Many PV project operators rely on some averaging of their irradiance data over time intervals, which Hasegawa said can make the variation in irradiance seem flatter or more uniform than it is in reality. He said that effectively deployed data from a Pyranometer can show the spikes and troughs in irradiance that are smoothed out by averaging the sun’s energy over time.

“‘These kinds of spikes can impact the operation of a PV park, because it can stress your panels and your inverters,” he said, adding that without knowledge of the details of irradiation, plant managers are unable to respond. If a PV system is paired with storage, “Instead of losing that electricity [resulting from an irradiance spike], you can charge your battery instead,” he added.
Installation and maintenance of Pyranometers and other such equipment is essential for accurate data and forecasts, Hasegawa said. The angle of a Pyranometer in particular, which is sensitive to tilt, is “crucial in order to improve the quality of your data and analysis and forecasting,” he added. “You cannot just assume that having a pyranometer means you can get really good quality data.”
‘Weather is chaotic’
But weather forecasts are still the biggest limitation in current PV forecasting, said Pierre-Jean Alet, group leader of digital energy solutions at CSEM.
“There will never be a perfect weather forecast,” he said. “The challenge is how to manage that uncertainty. We should incorporate uncertainty.”
Managing that uncertainty can come down to both data quality and the forecasting method, Alet explained.
“We need to have high-resolution data, otherwise everything gets smoothed out. Weather is chaotic, and there will remain uncertainties with the best possible forecast.

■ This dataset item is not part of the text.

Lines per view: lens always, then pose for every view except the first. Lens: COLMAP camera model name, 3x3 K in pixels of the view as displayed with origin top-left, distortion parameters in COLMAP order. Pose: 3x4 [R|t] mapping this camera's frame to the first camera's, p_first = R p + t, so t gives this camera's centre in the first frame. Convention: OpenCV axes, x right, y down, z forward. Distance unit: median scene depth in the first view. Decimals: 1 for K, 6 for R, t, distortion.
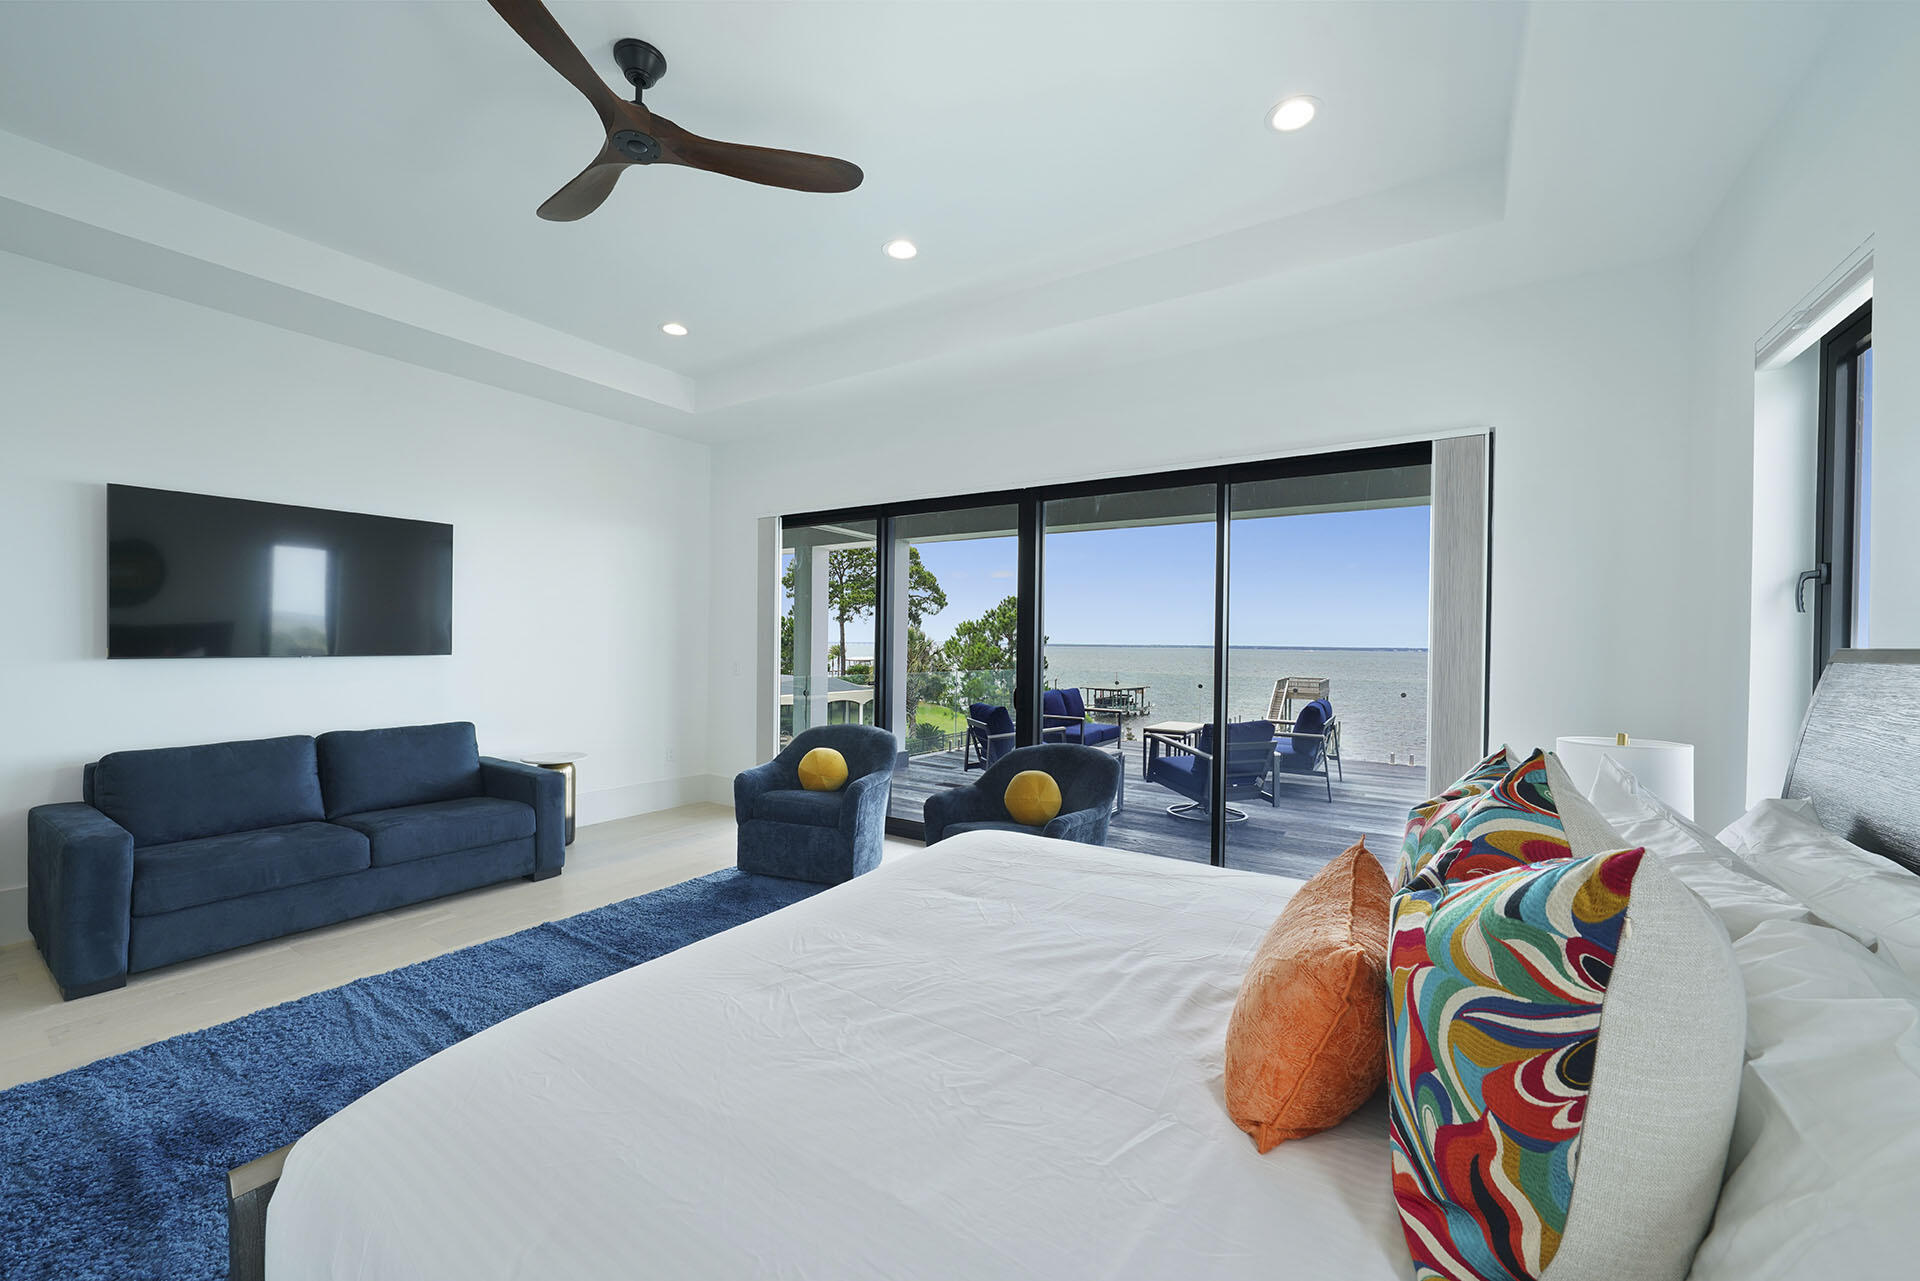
lens RADIAL K [[758.5, 0, 964.6], [0, 758.5, 639.6], [0, 0, 1]] dist [0.029593, 0.000271]
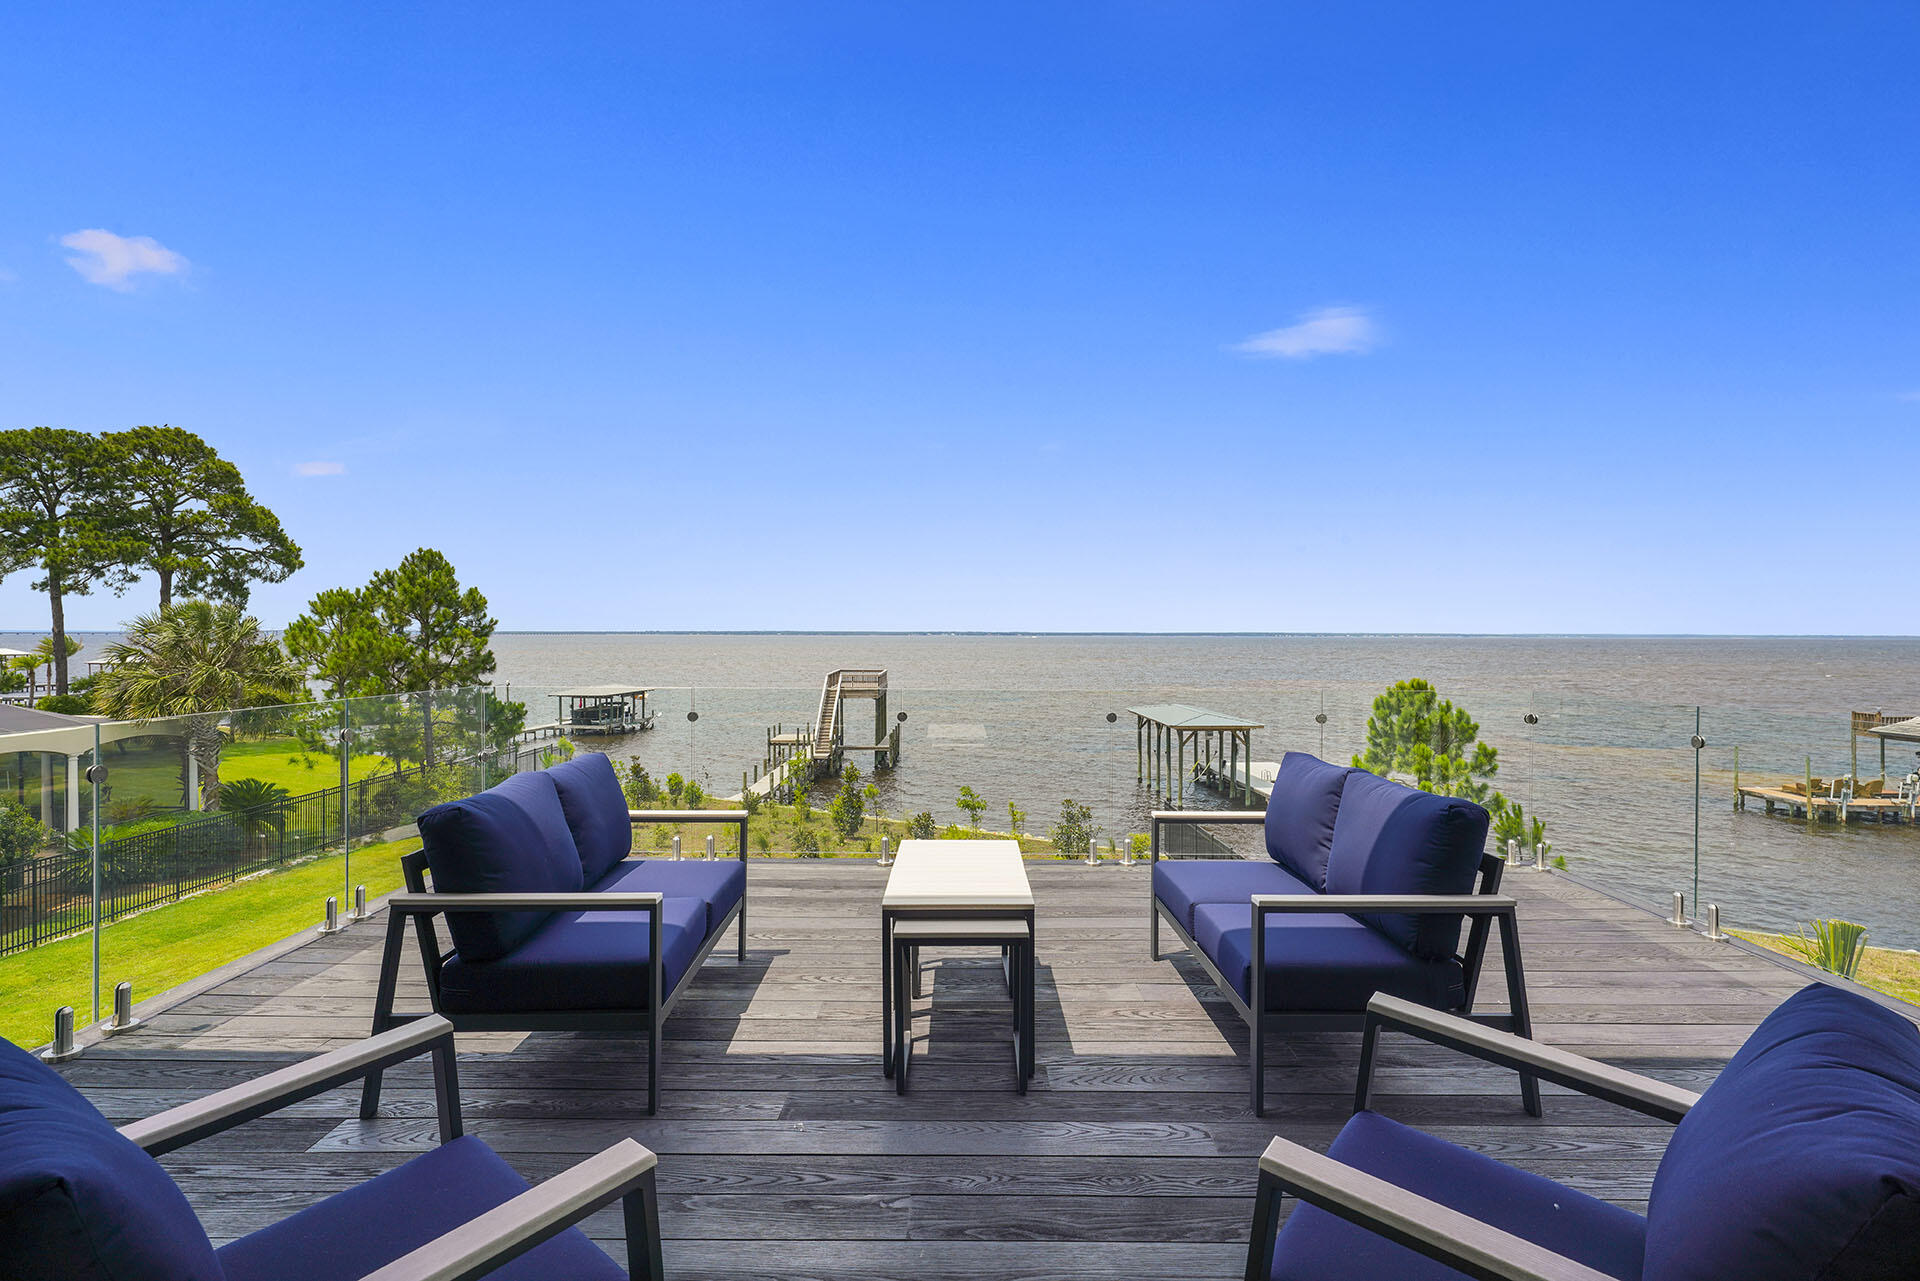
lens RADIAL K [[965.8, 0, 967.4], [0, 965.8, 639.1], [0, 0, 1]] dist [0.007807, 0.001189]
pose [[0.843862, -0.014598, 0.536362, 0.010617], [0.006774, 0.999840, 0.016553, 0.002747], [-0.536518, -0.010335, 0.843826, 0.126498]]
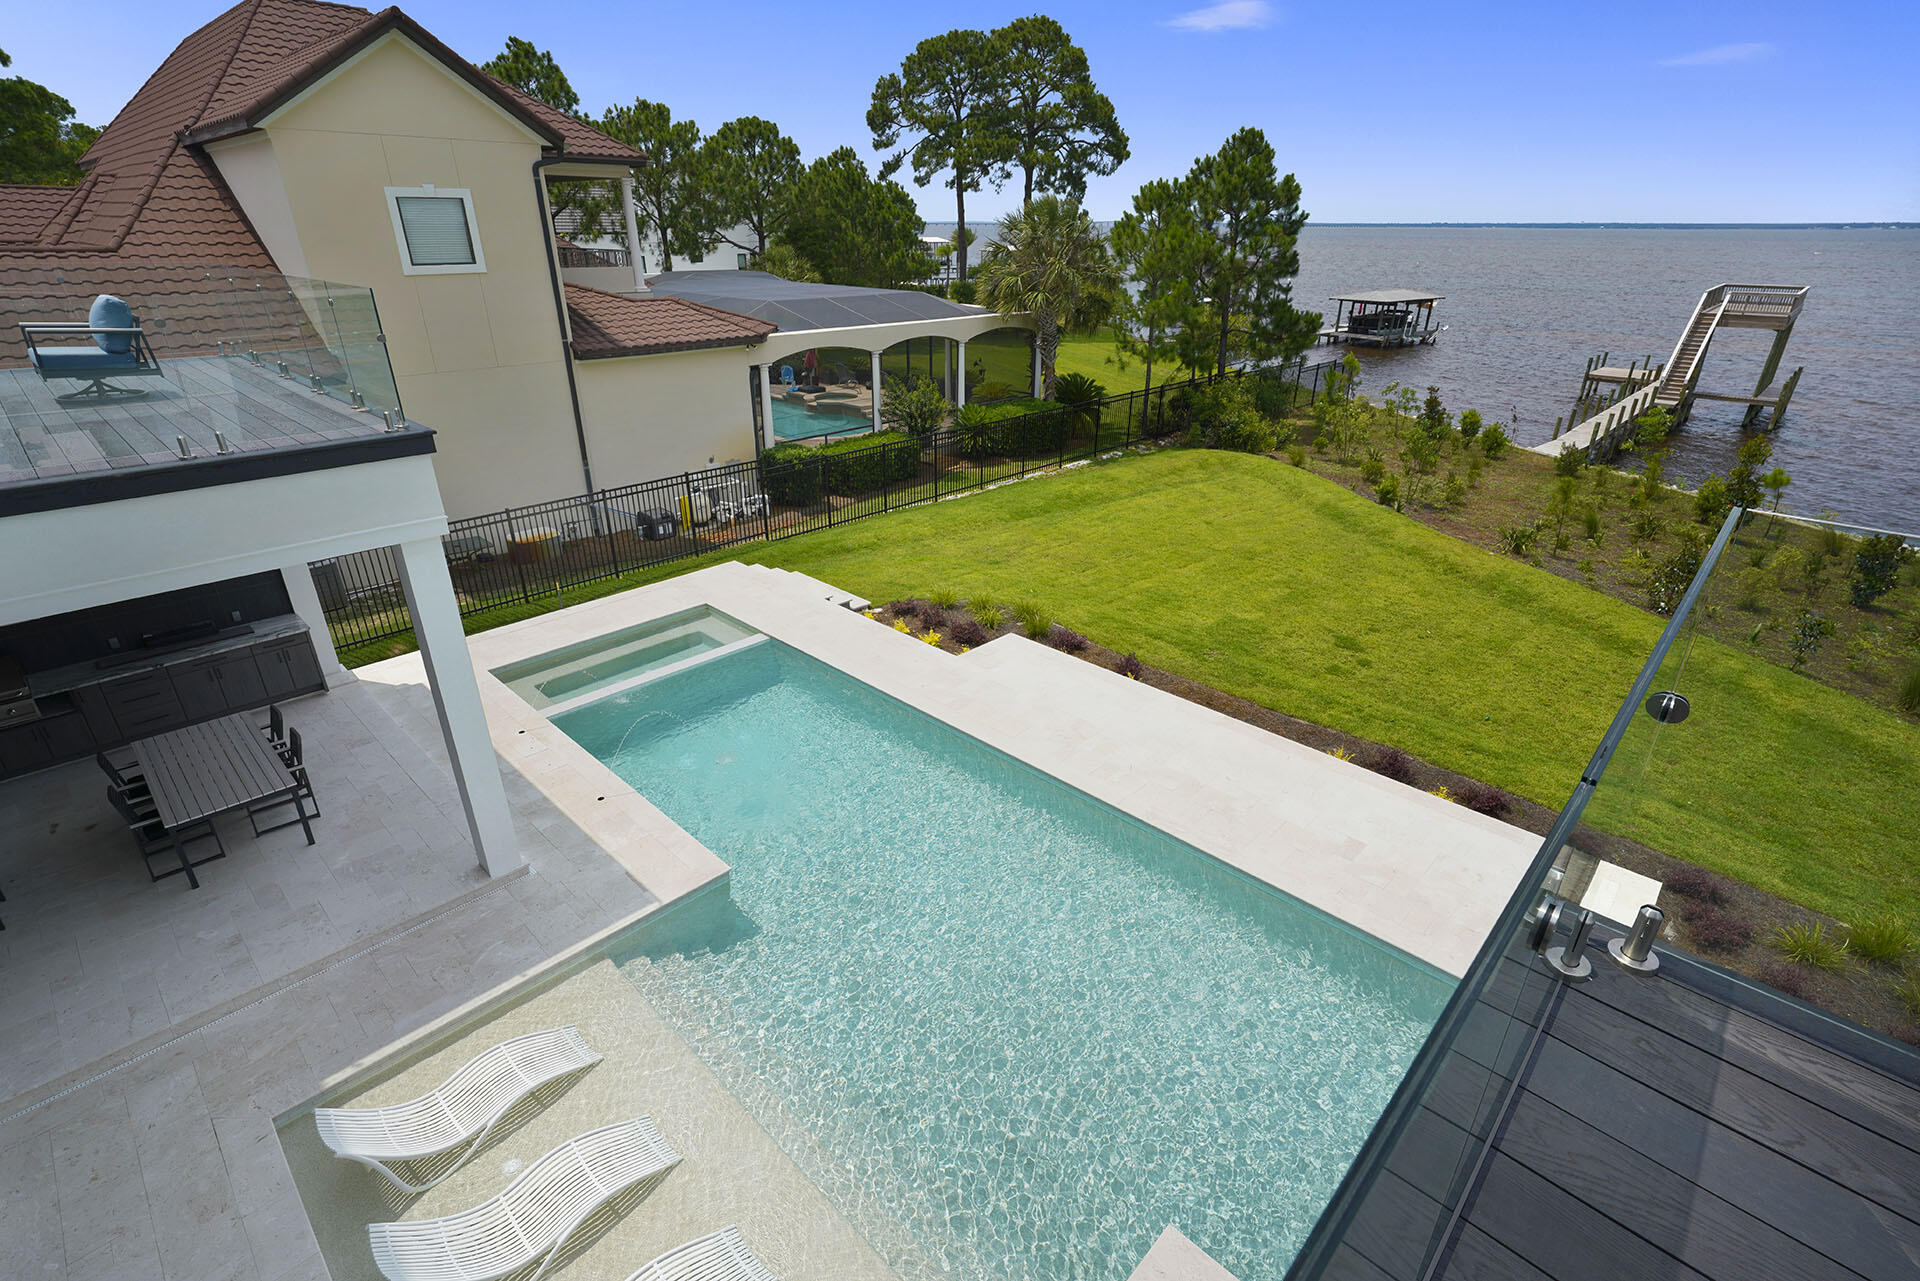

With intra-day forecasting [as well as day-ahead forecasts] you can reduce your uncertainty gradually and take positions on the market [accordingly].”
AI models are used increasingly often for weather forecasting, and Alet said that they are often very useful. However, he said that AI is not yet a replacement for very localised and specific forecasts for a particular PV plant.
“Good weather forecasting for every square meter of the planet” is something that remains “decades” ahead, added Oriol Salto i Bauza, chief data scientist at AleaSoft.
Outside forces
Bauza said that AI has made “great advances in forecasting for weather and PV plant performance, but that there are still limitations; chiefly, grid curtailment.
“There are things that cannot be understood just with AI. Curtailments, for instance,” he said. An operator can know the details of their own plant intricately, even including the weather forecast for the area, “But then there are the outside components; how much of your PV production is the grid going to accept?
“This is something that’s not usually well-identified in the data,” said Bauza, citing instances where an AI system may mislabel or ignore the possibility of curtailment. “If you don’t correctly identify a grid curtailment of a fraction of your power output, it’s going to appear as an error in your forecast,” he said. “Things that are outside your reach are the things that are not correctly identified.”